SOURCE INFORMATION:
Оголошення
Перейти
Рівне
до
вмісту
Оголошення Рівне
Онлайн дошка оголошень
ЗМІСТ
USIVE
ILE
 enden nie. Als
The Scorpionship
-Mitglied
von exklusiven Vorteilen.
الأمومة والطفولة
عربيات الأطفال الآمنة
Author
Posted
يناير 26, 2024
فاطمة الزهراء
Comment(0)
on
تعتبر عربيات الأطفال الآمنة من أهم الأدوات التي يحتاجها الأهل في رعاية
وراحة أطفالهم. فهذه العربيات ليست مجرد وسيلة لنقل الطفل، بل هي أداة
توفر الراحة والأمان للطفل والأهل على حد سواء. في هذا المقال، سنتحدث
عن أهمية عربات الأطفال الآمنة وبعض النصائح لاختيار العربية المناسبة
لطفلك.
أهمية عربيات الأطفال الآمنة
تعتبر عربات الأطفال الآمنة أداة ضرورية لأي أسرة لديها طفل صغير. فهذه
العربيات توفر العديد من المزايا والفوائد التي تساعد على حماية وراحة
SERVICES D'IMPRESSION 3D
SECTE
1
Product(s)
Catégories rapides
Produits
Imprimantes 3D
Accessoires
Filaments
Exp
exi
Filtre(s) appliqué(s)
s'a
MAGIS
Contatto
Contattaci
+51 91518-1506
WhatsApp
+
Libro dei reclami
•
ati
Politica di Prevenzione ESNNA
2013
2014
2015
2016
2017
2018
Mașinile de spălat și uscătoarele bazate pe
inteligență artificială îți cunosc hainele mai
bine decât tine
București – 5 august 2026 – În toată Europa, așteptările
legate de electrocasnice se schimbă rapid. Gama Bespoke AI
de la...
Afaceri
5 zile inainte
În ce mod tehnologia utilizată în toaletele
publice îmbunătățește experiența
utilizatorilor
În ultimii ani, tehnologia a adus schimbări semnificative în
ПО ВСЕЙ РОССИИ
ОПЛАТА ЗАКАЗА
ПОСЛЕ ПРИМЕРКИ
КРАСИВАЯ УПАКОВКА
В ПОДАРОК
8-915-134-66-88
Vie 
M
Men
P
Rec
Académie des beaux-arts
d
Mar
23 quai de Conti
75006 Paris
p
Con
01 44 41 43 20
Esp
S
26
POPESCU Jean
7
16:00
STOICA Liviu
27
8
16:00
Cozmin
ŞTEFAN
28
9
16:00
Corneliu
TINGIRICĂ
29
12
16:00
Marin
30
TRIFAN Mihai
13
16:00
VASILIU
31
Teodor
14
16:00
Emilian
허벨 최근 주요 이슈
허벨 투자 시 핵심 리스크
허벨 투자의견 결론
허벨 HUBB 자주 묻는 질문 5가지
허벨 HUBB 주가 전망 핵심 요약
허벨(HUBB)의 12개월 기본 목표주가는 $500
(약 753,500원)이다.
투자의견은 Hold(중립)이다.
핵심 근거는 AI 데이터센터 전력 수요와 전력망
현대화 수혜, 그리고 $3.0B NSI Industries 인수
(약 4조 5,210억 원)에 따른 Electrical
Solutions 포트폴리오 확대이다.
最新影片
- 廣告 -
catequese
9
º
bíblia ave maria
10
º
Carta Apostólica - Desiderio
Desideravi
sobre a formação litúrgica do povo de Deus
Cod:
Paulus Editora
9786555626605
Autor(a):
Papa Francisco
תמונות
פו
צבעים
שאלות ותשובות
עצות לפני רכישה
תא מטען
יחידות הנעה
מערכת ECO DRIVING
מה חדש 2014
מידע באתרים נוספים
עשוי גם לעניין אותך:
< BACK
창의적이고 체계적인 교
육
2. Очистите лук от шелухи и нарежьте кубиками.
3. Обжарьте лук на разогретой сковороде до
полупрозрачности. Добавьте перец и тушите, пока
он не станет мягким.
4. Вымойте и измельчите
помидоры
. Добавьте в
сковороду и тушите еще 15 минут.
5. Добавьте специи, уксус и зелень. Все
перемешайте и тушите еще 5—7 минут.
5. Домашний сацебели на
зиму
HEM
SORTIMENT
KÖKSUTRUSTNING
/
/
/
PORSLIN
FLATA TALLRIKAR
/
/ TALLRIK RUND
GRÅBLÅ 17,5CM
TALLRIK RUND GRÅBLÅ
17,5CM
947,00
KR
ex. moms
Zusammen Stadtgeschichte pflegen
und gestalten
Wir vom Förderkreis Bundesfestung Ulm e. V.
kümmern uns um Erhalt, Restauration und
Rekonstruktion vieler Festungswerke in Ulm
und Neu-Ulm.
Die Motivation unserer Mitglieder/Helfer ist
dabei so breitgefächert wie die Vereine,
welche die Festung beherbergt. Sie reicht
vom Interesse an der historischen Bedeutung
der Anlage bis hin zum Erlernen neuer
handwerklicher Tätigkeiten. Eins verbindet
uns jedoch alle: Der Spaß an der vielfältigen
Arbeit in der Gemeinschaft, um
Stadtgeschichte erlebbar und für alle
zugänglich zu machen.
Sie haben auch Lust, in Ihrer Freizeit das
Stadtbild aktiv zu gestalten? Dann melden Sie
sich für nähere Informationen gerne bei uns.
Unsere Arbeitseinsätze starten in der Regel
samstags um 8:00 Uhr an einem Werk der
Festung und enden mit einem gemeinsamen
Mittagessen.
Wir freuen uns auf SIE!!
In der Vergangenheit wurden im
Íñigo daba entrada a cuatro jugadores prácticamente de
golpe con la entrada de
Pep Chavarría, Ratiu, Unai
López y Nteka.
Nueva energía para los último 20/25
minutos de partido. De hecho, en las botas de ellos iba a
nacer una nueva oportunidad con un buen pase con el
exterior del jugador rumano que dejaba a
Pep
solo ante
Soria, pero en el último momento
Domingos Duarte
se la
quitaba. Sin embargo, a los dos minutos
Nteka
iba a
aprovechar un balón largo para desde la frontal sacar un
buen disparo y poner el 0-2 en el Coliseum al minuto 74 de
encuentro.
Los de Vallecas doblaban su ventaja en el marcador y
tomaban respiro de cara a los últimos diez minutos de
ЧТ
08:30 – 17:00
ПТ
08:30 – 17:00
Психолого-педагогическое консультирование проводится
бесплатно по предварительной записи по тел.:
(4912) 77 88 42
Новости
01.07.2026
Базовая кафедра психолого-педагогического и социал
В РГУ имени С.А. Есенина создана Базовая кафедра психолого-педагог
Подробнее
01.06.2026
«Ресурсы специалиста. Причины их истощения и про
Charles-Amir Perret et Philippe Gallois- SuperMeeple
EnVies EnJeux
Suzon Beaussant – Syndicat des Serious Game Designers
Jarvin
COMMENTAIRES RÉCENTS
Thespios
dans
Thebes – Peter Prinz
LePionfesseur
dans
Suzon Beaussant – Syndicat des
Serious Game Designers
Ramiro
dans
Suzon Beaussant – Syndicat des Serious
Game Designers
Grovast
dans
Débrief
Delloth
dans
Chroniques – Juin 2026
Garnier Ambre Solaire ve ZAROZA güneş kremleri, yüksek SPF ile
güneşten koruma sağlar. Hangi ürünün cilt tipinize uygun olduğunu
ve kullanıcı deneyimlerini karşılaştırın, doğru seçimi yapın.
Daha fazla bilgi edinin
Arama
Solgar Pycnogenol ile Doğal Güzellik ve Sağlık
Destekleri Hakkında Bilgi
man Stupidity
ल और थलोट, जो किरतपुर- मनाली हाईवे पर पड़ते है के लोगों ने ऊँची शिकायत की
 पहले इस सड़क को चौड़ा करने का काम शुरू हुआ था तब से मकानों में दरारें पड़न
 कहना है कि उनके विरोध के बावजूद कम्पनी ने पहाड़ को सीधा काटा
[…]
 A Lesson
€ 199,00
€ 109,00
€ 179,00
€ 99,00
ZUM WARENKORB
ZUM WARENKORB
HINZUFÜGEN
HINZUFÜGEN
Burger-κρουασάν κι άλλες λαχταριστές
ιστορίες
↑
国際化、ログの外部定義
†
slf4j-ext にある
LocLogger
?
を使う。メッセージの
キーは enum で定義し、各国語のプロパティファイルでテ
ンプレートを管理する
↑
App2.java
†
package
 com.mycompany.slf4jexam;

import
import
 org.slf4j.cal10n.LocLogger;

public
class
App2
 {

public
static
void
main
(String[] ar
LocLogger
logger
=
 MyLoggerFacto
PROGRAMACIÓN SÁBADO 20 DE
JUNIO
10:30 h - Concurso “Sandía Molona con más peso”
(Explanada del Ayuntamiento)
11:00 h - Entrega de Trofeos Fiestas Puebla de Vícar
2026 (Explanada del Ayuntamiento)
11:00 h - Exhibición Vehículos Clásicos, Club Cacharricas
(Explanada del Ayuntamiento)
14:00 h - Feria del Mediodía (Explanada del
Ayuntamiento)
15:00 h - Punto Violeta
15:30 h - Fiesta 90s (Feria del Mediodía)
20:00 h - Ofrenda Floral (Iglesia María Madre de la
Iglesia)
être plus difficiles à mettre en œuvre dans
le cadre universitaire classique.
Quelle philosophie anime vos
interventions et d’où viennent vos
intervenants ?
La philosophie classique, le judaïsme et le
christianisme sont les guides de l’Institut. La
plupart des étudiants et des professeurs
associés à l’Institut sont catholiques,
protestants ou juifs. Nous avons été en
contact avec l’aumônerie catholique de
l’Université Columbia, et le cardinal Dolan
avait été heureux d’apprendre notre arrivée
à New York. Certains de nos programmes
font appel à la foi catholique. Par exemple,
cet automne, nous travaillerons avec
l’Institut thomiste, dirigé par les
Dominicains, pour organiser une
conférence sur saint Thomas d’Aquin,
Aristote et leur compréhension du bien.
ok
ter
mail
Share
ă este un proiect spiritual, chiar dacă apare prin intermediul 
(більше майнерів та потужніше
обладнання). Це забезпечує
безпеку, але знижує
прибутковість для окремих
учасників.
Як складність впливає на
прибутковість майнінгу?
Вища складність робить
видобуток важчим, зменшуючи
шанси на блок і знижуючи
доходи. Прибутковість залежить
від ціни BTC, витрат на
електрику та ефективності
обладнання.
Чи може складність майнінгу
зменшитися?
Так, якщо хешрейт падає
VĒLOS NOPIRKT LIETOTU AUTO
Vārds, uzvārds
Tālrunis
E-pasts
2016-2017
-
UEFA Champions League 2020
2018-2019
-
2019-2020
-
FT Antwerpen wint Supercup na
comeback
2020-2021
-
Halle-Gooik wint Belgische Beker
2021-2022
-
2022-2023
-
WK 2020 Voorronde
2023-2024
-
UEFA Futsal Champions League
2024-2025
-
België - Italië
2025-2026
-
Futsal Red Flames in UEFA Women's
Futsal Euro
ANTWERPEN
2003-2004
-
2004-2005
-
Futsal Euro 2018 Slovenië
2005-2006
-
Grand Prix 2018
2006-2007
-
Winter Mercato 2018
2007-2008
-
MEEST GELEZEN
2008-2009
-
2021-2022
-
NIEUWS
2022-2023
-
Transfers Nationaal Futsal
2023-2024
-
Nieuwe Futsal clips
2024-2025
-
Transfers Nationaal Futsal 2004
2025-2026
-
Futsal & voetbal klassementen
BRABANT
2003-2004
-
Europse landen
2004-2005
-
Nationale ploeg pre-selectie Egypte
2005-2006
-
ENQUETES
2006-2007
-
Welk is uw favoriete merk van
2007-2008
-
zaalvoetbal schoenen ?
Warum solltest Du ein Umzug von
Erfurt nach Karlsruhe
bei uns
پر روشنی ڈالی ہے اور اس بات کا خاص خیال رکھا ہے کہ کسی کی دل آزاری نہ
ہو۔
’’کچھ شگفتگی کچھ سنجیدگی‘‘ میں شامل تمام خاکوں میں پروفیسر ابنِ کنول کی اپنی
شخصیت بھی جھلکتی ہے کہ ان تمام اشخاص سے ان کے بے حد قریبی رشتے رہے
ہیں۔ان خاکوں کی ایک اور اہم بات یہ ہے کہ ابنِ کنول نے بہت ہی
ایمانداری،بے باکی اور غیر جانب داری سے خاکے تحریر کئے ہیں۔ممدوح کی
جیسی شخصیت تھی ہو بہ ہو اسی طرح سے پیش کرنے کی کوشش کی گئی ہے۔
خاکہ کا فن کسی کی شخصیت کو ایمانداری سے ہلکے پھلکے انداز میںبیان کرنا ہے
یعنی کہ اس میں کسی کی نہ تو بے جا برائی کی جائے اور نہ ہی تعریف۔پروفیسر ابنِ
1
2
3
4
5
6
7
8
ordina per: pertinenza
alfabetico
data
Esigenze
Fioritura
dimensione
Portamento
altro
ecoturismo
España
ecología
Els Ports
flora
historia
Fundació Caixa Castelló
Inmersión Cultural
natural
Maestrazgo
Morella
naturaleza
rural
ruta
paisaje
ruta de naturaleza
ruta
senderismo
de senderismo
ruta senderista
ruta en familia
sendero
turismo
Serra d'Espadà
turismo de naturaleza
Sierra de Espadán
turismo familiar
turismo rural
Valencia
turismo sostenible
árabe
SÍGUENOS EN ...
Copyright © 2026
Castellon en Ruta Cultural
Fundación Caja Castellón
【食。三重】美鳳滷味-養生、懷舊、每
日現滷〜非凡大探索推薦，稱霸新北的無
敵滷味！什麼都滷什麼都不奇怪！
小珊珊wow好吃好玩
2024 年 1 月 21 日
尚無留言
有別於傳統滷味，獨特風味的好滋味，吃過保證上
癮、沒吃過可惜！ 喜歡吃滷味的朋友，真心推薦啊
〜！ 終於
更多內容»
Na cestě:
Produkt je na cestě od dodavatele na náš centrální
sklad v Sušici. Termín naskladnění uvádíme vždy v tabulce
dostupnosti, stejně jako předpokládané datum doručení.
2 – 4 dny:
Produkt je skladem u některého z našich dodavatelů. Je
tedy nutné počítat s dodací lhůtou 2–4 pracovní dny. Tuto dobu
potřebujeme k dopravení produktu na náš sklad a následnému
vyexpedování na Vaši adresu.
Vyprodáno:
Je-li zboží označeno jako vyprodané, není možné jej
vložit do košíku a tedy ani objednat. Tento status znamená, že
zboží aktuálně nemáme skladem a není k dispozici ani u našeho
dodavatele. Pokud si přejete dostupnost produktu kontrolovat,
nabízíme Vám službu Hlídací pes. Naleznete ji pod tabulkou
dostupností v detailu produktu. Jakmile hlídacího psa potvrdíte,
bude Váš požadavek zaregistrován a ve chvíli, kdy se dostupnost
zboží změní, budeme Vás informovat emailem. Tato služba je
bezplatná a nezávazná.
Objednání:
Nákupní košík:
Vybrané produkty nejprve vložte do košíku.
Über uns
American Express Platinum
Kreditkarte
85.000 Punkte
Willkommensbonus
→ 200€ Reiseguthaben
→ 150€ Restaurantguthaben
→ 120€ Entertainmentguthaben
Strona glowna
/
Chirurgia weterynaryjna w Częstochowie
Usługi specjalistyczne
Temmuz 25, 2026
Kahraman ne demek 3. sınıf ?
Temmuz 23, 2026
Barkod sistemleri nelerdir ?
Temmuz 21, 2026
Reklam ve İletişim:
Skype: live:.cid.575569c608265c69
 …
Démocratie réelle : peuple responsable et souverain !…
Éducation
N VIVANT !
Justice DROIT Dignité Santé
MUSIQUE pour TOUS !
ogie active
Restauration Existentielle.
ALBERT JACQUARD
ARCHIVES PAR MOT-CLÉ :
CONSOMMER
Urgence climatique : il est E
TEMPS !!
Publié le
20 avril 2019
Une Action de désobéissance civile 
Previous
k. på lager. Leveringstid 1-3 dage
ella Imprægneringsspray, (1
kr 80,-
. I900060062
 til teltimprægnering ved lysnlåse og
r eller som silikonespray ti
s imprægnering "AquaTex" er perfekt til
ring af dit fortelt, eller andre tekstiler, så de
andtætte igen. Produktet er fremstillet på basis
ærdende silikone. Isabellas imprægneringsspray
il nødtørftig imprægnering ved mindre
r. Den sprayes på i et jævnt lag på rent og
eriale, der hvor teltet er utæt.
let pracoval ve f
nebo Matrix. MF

REQUIREMENT:
Go through the entries above and count the lines holding the word "eller"; write nothing but the number.

SOLUTION TO THIS EXERCISE:
2